EXERCISES.
#1 Copy the part of the African scad article below between "- Authority: Nekrasov, 1970" and "western Indian Ocean.", inclusive.
#2 Pick up the African scad article below right after its last sentence and keep writing it.

Trachurus delagoa
- Conservation status: Least Concern (IUCN 3.1)

Scientific classification
- Kingdom: Animalia
- Phylum: Chordata
- Class: Actinopterygii
- Order: Carangiformes
- Suborder: Carangoidei
- Family: Carangidae
- Genus: Trachurus
- Species: T. delagoa
- Binomial name: Trachurus delagoa Nekrasov, 1970
- Synonyms: Trachurus margaretae Berry & Cohen, 1974

= Trachurus delagoa =

- Authority: Nekrasov, 1970
- Conservation status: LC
- Synonyms: Trachurus margaretae Berry & Cohen, 1974

Species of fish

Trachurus delagoa, the African scad, is a species of jack mackerel from the family Carangidae which is found in the south western Indian Ocean.

==Description==
Trachurus delagoa has an elongate body which is slightly compressed and has the upper and lower profiles roughly the same. The eye is moderately large and has a well-developed adipose eyelid which normally covers almost all of the eye apart from a vertical oval with the pupil in the centre. It has a reasonably wide upper jaw which extends to underneath the forward anterior edge of the eye. The mouth is equipped with small teeth, having a single row in each jaw. It has two separate dorsal fins, the first having 8 spines with the second having a single spine and 28 to 32 soft rays. The anal fin has 2 detached spines to its front followed by a single spine and 24 to 28 soft rays. The pectoral fins are as long or longer than the length of the head. The scales in the lateral line and large and form scutes. It has a black spot on the upper margin of the operculum, the upper part of the body is dark blue and the flanks and belly are silvery. The anal and pectoral fins are pale yellow in colour, the caudal fin is grey and the pelvic fins are white or unpigmented. It grows to a maximum total length of 35 cm.

(Page-level text extractions)

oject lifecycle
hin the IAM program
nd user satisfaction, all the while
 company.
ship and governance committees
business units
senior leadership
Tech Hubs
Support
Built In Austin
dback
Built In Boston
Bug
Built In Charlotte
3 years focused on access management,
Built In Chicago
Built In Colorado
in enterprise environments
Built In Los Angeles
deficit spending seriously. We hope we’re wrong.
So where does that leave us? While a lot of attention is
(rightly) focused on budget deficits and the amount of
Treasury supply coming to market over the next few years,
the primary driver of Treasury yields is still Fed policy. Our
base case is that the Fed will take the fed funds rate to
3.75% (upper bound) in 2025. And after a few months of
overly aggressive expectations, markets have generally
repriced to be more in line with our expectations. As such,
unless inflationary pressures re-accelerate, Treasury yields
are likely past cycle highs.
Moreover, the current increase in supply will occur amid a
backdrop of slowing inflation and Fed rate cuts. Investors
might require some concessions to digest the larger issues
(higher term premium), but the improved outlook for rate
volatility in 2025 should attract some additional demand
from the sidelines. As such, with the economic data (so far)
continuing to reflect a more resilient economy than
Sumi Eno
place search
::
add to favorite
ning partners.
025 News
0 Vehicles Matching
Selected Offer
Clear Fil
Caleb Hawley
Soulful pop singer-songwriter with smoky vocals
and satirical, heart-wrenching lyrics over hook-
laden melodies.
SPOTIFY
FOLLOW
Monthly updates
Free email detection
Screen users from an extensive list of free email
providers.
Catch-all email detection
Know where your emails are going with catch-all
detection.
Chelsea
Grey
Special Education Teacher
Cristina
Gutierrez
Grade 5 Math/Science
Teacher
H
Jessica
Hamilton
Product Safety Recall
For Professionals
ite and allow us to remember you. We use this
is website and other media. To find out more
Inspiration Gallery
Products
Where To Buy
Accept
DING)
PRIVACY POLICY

---

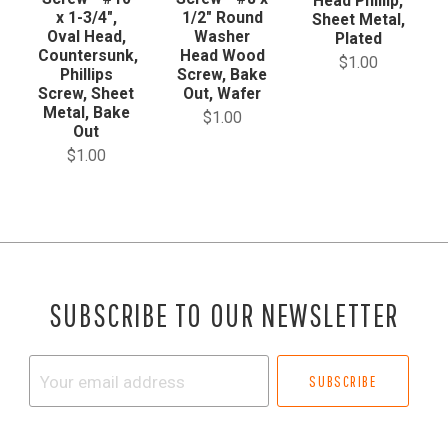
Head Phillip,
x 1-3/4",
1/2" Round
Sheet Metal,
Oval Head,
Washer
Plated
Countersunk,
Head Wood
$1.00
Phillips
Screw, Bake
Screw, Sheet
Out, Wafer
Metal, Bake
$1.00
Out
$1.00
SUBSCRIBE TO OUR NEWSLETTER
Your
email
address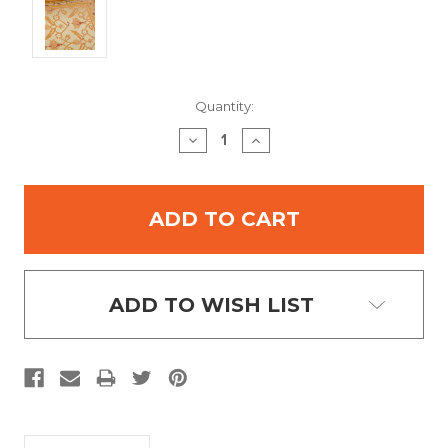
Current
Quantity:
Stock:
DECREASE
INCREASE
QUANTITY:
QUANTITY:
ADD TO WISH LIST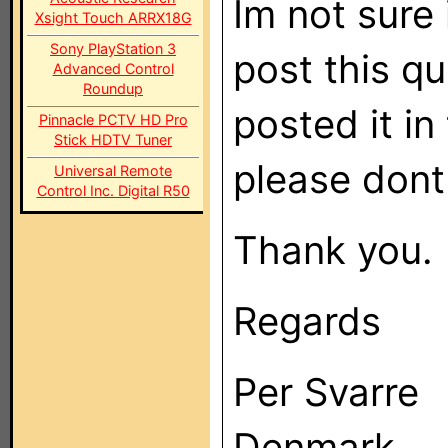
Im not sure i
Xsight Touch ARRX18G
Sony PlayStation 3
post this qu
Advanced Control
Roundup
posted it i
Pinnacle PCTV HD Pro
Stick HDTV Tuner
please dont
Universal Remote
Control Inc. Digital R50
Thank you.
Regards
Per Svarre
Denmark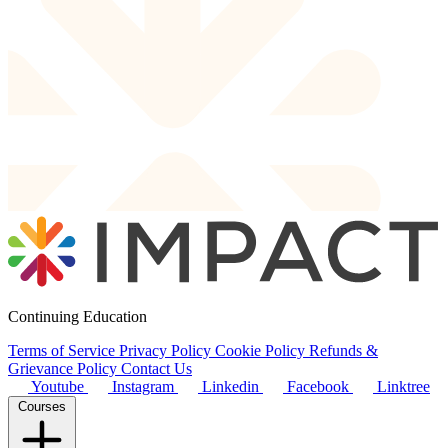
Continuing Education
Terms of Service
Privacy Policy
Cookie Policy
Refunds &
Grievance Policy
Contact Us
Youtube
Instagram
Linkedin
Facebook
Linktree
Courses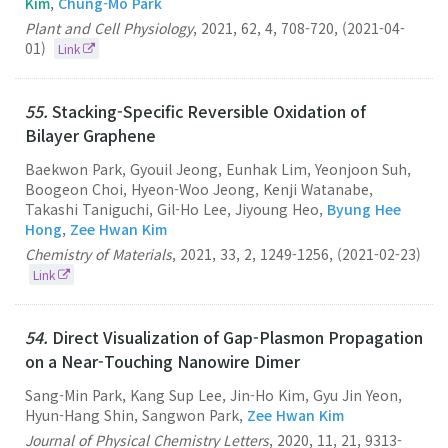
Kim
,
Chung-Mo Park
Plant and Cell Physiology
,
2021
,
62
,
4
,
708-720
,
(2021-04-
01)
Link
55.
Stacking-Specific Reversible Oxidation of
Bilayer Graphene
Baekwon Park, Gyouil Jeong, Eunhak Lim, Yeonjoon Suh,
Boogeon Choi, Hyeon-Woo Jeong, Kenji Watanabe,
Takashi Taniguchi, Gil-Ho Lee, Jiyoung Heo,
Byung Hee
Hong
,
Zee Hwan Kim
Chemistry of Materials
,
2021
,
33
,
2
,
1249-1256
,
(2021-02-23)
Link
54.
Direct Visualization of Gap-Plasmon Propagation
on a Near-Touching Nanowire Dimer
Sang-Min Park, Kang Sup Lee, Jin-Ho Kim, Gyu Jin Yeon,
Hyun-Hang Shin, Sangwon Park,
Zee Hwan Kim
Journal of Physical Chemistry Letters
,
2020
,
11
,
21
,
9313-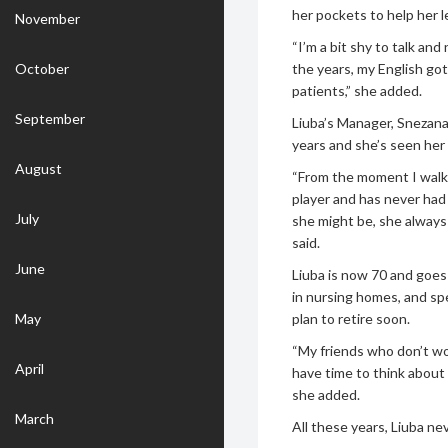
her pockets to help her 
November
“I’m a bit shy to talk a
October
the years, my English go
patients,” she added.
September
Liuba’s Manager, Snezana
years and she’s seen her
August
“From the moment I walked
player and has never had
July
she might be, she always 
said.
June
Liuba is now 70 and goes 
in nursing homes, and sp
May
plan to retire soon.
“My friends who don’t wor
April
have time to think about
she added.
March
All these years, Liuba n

--

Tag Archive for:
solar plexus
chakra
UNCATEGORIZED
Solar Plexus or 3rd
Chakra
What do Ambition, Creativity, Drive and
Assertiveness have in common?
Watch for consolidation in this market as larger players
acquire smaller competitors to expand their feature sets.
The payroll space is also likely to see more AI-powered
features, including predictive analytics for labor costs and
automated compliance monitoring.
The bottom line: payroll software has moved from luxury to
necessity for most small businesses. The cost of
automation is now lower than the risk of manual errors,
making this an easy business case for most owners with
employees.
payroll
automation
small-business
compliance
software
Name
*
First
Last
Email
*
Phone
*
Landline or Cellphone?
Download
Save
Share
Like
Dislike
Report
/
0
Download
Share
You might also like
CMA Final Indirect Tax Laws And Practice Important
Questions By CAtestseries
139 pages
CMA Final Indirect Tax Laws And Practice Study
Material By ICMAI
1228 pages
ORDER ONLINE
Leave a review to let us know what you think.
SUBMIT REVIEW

RESULTS OF THE EXERCISE.
#1
- Authority: Nekrasov, 1970
- Conservation status: LC
- Synonyms: Trachurus margaretae Berry & Cohen, 1974

Species of fish

Trachurus delagoa, the African scad, is a species of jack mackerel from the family Carangidae which is found in the south western Indian Ocean.

#2
==Distribution==
Trachurus delagoa occurs in the south-western Indian Ocean off the eastern costa of Africa from Eastern Cape Province to southern Mozambique. It is also found off southern Madagascar and the Walters Shoals.

==Habitat and biology==
Trachurus delagoa is largely demersal and occurs in areas of the continental shelf where there is a sandy substrate. It ranges in depth from the shoreline to around 400 m. It spends the day in the depths and undertakes a vertical migration at night to feed near the surface. Its prey is made up largely of smaller fish and crustaceans. It is a social species which forms schools.

==Fisheries==
African scads are largely fished for with bottown trawls and with hook and line. In KwaZulu Natal it is fished for on a small scale by fishermen on paddleboards or kayaks.